HB 59 addressed not the gun, but the person who chooses to purchase the gun. And that is probably why 93% of the American public favors background checks for gun purchase. That includes just under 90% of gun owners, and just under 90% of Republicans. These figures hold for New Hampshire, which makes it very difficult to understand why so many of our elected representatives have not supported the wishes of the majority of those who elect us. 

I am not an expert on guns. But I do know a fair amount about people, most of them, including, overwhelmingly, gun owners, believe in gun safety.  This bill is to protect us from those few who purchase and misuse guns for reasons that no responsible gun owner or caring citizen would support – to harm others, and perhaps, to harm themselves. 

Never having purchased a gun, I was interested to learn how easy it would be to purchase a gun legally.  There are nearly 59,000 unique gun dealers across the country, four times as many as there are McDonald’s and nearly twice as many as U.S. post offices. Gun owners who buy a gun from a dealer know how easy the background check is.  In this state and almost every other state, no one lives more than 10 miles from a licensed firearm dealer.

**Information:**

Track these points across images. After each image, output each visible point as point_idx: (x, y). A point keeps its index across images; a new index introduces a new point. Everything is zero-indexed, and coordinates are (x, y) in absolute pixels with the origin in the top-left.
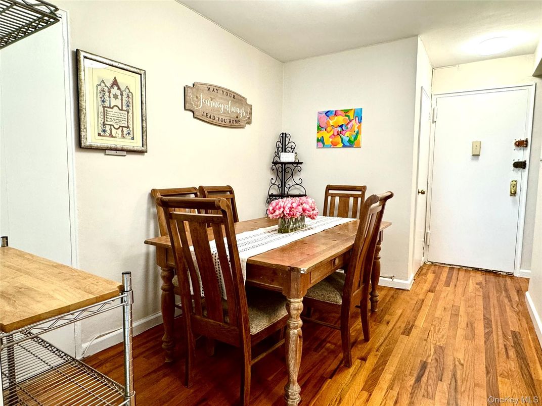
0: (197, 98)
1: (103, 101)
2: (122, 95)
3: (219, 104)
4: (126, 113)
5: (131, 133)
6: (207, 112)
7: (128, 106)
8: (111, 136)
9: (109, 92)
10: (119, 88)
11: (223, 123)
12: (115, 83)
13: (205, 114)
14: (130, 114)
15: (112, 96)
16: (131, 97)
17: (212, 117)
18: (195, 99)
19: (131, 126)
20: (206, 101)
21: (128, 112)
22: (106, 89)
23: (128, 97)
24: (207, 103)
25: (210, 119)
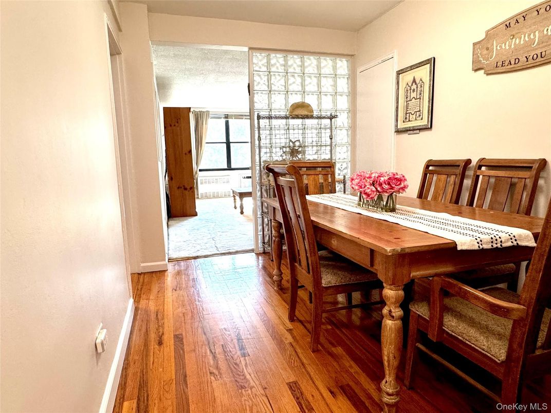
0: (487, 49)
1: (407, 98)
2: (417, 87)
3: (529, 35)
4: (419, 100)
5: (421, 115)
6: (504, 58)
7: (420, 94)
8: (409, 121)
9: (410, 89)
10: (416, 84)
11: (539, 59)
12: (414, 81)
13: (500, 64)
14: (422, 100)
15: (412, 91)
16: (423, 86)
17: (513, 62)
18: (485, 52)
19: (421, 109)
20: (503, 45)
21: (420, 99)
22: (409, 88)
23: (421, 87)
24: (504, 47)
25: (510, 66)
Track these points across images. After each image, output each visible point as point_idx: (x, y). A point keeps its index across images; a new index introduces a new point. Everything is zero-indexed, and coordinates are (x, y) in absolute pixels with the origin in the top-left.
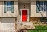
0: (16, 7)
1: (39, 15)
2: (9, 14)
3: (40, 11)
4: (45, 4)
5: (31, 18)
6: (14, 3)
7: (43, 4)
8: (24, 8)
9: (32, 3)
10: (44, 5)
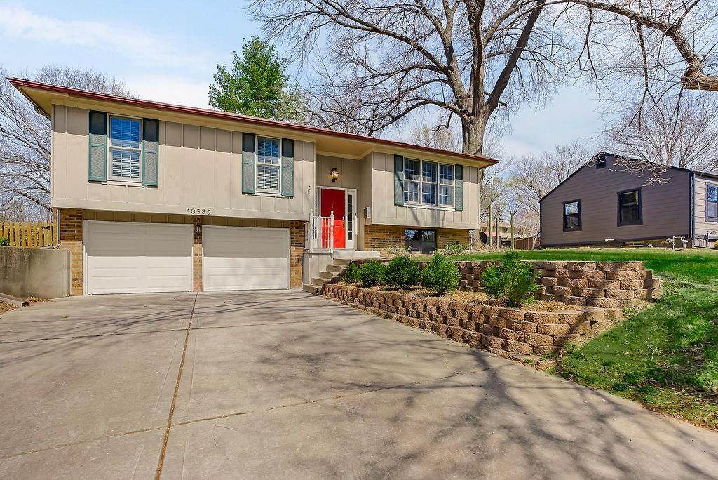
0: (305, 169)
1: (403, 217)
2: (269, 205)
3: (406, 199)
4: (424, 174)
5: (372, 229)
6: (297, 149)
7: (417, 173)
8: (333, 180)
9: (375, 161)
10: (421, 177)
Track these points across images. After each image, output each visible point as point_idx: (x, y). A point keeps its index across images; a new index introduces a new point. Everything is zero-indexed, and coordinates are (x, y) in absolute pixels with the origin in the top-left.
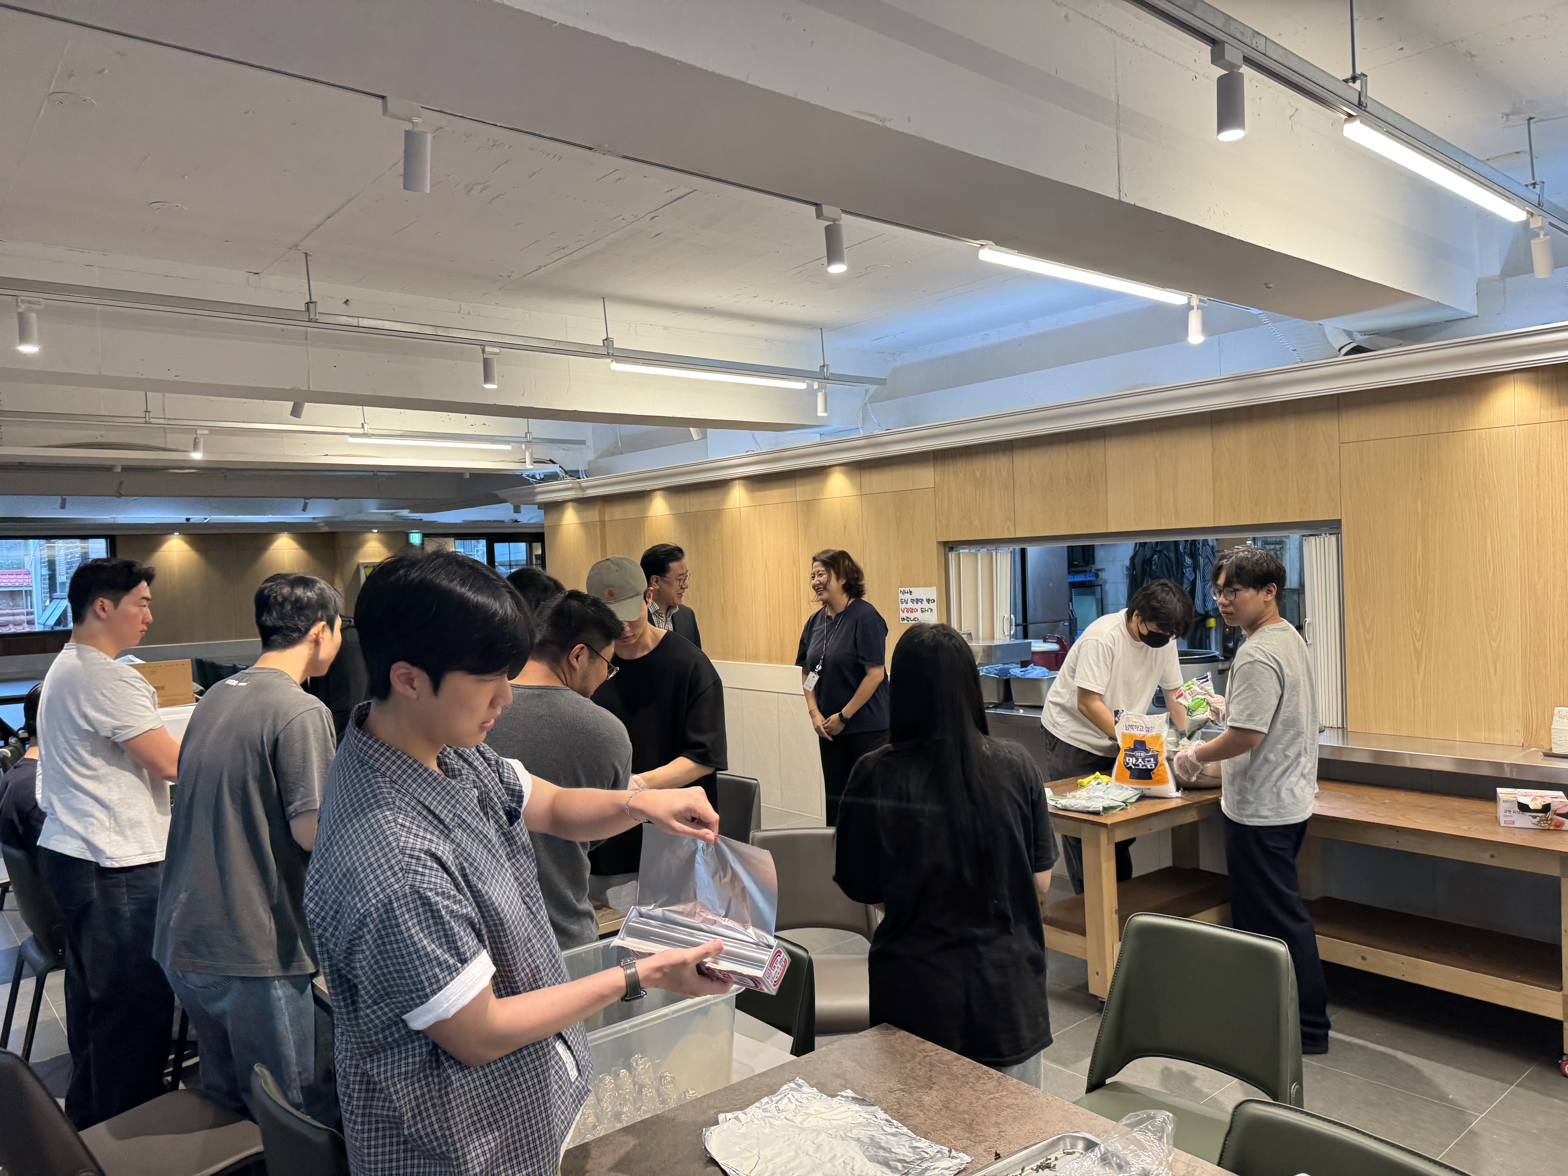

**Problems and tasks:**
a: In the excerpt on HB 59, rewrite the paragraph beginning "Never having purchased a gun" more briefly, keeping its main facts.
b: Print the part of the excerpt on HB 59 starting at "HB 59 addressed" and ending at "to harm themselves.", word for word.

**Exercise solutions:**
a: Having never bought a gun, the writer looked into how easy a legal purchase is. There are nearly 59,000 unique gun dealers in the country. That is four times the number of McDonald's and nearly twice the number of U.S. post offices. Buyers at dealers know the background check is easy. In this state and almost every other, no one lives more than 10 miles from a licensed firearm dealer.

b:
HB 59 addressed not the gun, but the person who chooses to purchase the gun. And that is probably why 93% of the American public favors background checks for gun purchase. That includes just under 90% of gun owners, and just under 90% of Republicans. These figures hold for New Hampshire, which makes it very difficult to understand why so many of our elected representatives have not supported the wishes of the majority of those who elect us. 

I am not an expert on guns. But I do know a fair amount about people, most of them, including, overwhelmingly, gun owners, believe in gun safety.  This bill is to protect us from those few who purchase and misuse guns for reasons that no responsible gun owner or caring citizen would support – to harm others, and perhaps, to harm themselves.